**Task requirements**
Reproduce the source text of every record below line for line, leaving out the pictures.

**Extracted data**
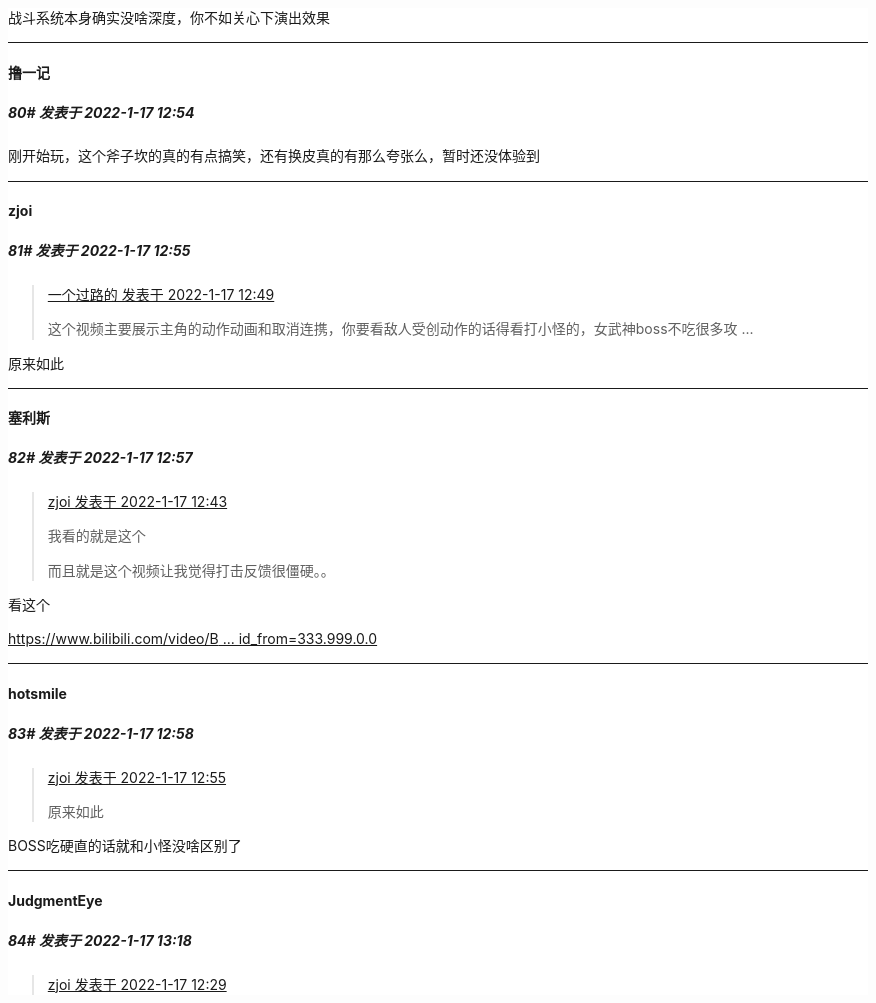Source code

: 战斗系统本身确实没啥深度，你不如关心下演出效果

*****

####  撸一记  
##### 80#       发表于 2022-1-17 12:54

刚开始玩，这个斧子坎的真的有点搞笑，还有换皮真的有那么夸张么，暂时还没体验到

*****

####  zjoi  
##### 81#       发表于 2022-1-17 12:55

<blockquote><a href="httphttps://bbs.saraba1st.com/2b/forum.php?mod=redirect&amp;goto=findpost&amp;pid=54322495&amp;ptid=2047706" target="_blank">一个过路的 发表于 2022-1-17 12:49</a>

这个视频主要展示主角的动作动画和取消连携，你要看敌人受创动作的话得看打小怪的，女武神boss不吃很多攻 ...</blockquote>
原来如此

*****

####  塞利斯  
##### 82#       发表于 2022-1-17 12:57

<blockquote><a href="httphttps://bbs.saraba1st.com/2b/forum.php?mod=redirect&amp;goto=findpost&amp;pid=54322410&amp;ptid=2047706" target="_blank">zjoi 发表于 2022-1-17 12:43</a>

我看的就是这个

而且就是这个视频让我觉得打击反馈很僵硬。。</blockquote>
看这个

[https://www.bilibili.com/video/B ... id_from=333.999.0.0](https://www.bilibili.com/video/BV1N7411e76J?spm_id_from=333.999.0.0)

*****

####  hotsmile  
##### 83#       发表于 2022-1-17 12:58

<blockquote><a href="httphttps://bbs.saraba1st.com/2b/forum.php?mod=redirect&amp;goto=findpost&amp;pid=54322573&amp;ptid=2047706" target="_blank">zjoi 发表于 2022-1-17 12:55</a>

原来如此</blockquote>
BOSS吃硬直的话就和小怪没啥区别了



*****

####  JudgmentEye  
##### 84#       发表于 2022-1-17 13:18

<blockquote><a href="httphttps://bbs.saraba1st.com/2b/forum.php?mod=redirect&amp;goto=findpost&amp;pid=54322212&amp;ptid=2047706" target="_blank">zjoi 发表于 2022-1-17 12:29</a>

**Exercise solution**
Source code

: 战斗系统本身确实没啥深度，你不如关心下演出效果

*****

####  撸一记  
##### 80#       发表于 2022-1-17 12:54

刚开始玩，这个斧子坎的真的有点搞笑，还有换皮真的有那么夸张么，暂时还没体验到

*****

####  zjoi  
##### 81#       发表于 2022-1-17 12:55

<blockquote><a href="httphttps://bbs.saraba1st.com/2b/forum.php?mod=redirect&amp;goto=findpost&amp;pid=54322495&amp;ptid=2047706" target="_blank">一个过路的 发表于 2022-1-17 12:49</a>

这个视频主要展示主角的动作动画和取消连携，你要看敌人受创动作的话得看打小怪的，女武神boss不吃很多攻 ...</blockquote>
原来如此

*****

####  塞利斯  
##### 82#       发表于 2022-1-17 12:57

<blockquote><a href="httphttps://bbs.saraba1st.com/2b/forum.php?mod=redirect&amp;goto=findpost&amp;pid=54322410&amp;ptid=2047706" target="_blank">zjoi 发表于 2022-1-17 12:43</a>

我看的就是这个

而且就是这个视频让我觉得打击反馈很僵硬。。</blockquote>
看这个

[https://www.bilibili.com/video/B ... id_from=333.999.0.0](https://www.bilibili.com/video/BV1N7411e76J?spm_id_from=333.999.0.0)

*****

####  hotsmile  
##### 83#       发表于 2022-1-17 12:58

<blockquote><a href="httphttps://bbs.saraba1st.com/2b/forum.php?mod=redirect&amp;goto=findpost&amp;pid=54322573&amp;ptid=2047706" target="_blank">zjoi 发表于 2022-1-17 12:55</a>

原来如此</blockquote>
BOSS吃硬直的话就和小怪没啥区别了



*****

####  JudgmentEye  
##### 84#       发表于 2022-1-17 13:18

<blockquote><a href="httphttps://bbs.saraba1st.com/2b/forum.php?mod=redirect&amp;goto=findpost&amp;pid=54322212&amp;ptid=2047706" target="_blank">zjoi 发表于 2022-1-17 12:29</a>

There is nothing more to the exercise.